Kurak Günler- Yaşamlar Demek Daha Mı Doğru Olur?

 Emin Alper'in geçen yıl çok konuşulan filmi Kurak Günler ile ilgili birkaç demek istediğim şey var. İzninizle. 



Öncelikle film 2 saatten çok az uzun. Bağlanabileceğin hiç bir karakter yok. Bu film sevenler için üzücü olabilir belki diye dedim. Karaktere bağlandığında film daha izlenebilir ve sevilebilir hale geliyor. Belki ondandır. 

Filmin konusundan biraz bahsetmek istiyorum. Yanıklar adlı bir yere yeni atanan savcının, yaşanan susuzluk sorununu ve özellikle tek eğlencesi olan domuz yakalayıp, öldürmek olan köyde yaşadıklarını görüyoruz. Savcı köydeki sorunlardan birini çözmeye çalışırken, başka bir sorun ile karşılaşıyor. 

Susuzluk çok büyük bir problem olmasına rağmen, köyün suyundan yararlanan ne hikmetse sadece devlet ve devlet adamları. Su problemi yüzünden her gün köyün farklı yerlerinde obruklar oluşuyor. Bu obrukları filmin afişlerinde de görebilirsiniz. İki taraf oluşturan, çekişmeli, nerede olacağın sana kalmış savaşı.

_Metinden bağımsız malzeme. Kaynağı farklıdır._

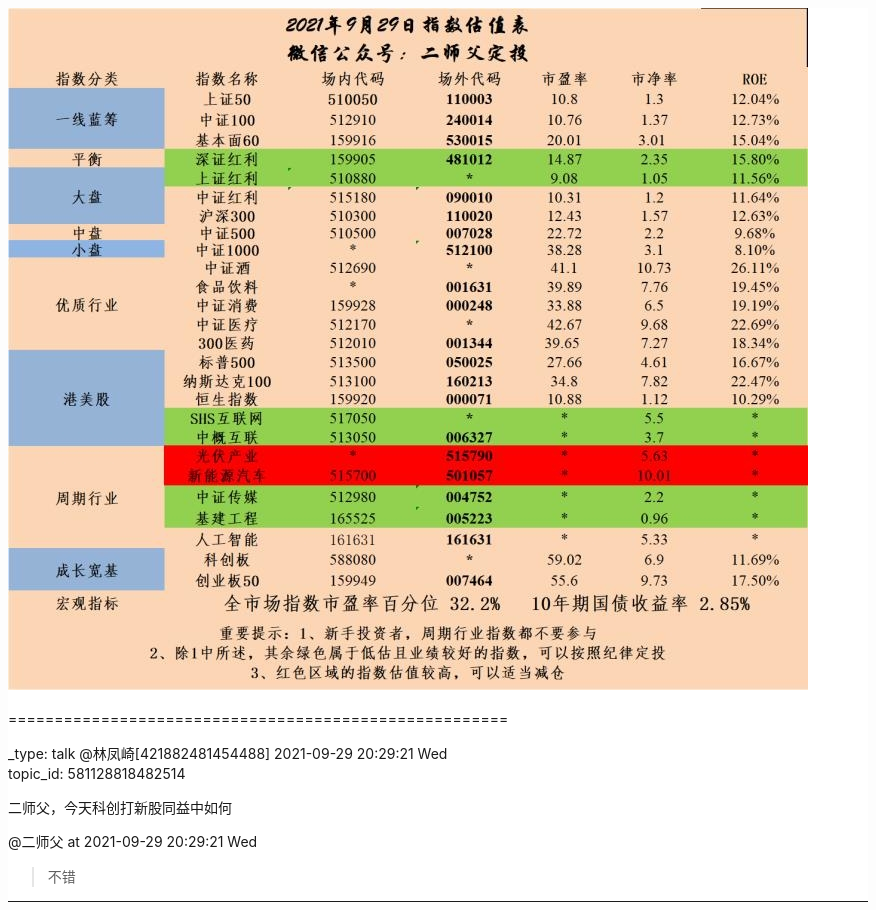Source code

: ![](pic/FrUx/FrUx2T5gMMgzhwTSW-DCADPj3l0z.jpg)

======================================================






_type: talk
@林凤崎[421882481454488]
2021-09-29 20:29:21 Wed  
topic_id: 581128818482514

二师父，今天科创打新股同益中如何

@二师父 at 2021-09-29 20:29:21 Wed

> 不错

----------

Filmde benim ilk dikkatimi çeken şey, Murat'ın cinsel yöneliminin bir erkeğe mi acaba diye soruşum oldu. Filmi bitirdikten sonra da izlediğim videolarda bunu söyleyen çok insan var. Savcının da bir zaman sonra kendinden şüphelenmesi, şüphesini gizleyememesini de gördüm. Film boyunca savcının birçok şeyden dolayı kendinden şüphe duyması da gayet insanı bir durum. 

2. dikkat çeken şey yarım akıllı bir kadının 3 kez tecavüze uğraması fakat kadın yarım akıllı olduğu için devlet tarafından dikkate alınmaması. Savcı da bu duruma şahit olduğu için ya da şahit olduğunu düşündüğü için araştırmaya giriyor. Bu sırada kadın hakimin onu durdurmaya çalışması benim gerçekten sinirimi bozdu. Bir kadın olarak, başka bir kadının 3 kez tecavüze uğramasını görmezden gelip nasıl görevine devam edebiliyor, nasıl yarım akıllı olduğu için doğruyu söylemez diyebiliyor, aklım almıyor. 

Film hakkında daha fazla spoiler vermeden aslında ne kadar da hayatımızı anlattığını, gerçekleri yüzümüze vurduğunu görebilirsiniz. Türkiye'de güzelim afişi varken, başka bir afişi kullanmak da nasıl bir durumda olduğumuzu maalesef ki gösteriyor.


Tek eğlencesi domuz öldürüp, mahalleli ile birlikte domuzu kovalamak olan bir köyün aslında sadece köyden ibaret olmadığını görebiliriz. Kendimiz eğlendirmek için başkalarına acı veren diziler ve filmleri yapmak gibi mesela. Kimseyi etkilemez ya diye düşündüğümüz birçok şeyin aslında kaç kişinin psikolojisini etkilediğini görmezden geliyoruz. 

En gururlandığım ve aynı zamanda da gururlanırken üzüldüğüm bir sahne vardı filmde. Tecavüz edilen kadının babasının konuştuğu sahne. İnsanın içine işleyen bir konuşma eşliğinde ne kadar acınası bir durumda olduğumuzu gösteriyor. 

Kuraklık teması da bence göremediğimiz birçok şeyin eriyip gittiği bu dünyada maalesef ki  göreceklerimize ayna tutması. Afişteki kan da, filmde öldürülen domuzun yolda yaptığı iz ile aynı ve yolun ortasında savcı var. Aynı filmde arabasıyla geçmesi gibi. 

Emin Alper'in gizliden gizliye ama aynı zamanda gözümüze soka soka gerçekleri anlattığı bu film için , cesaretli davranışı için tebrik ediyorum.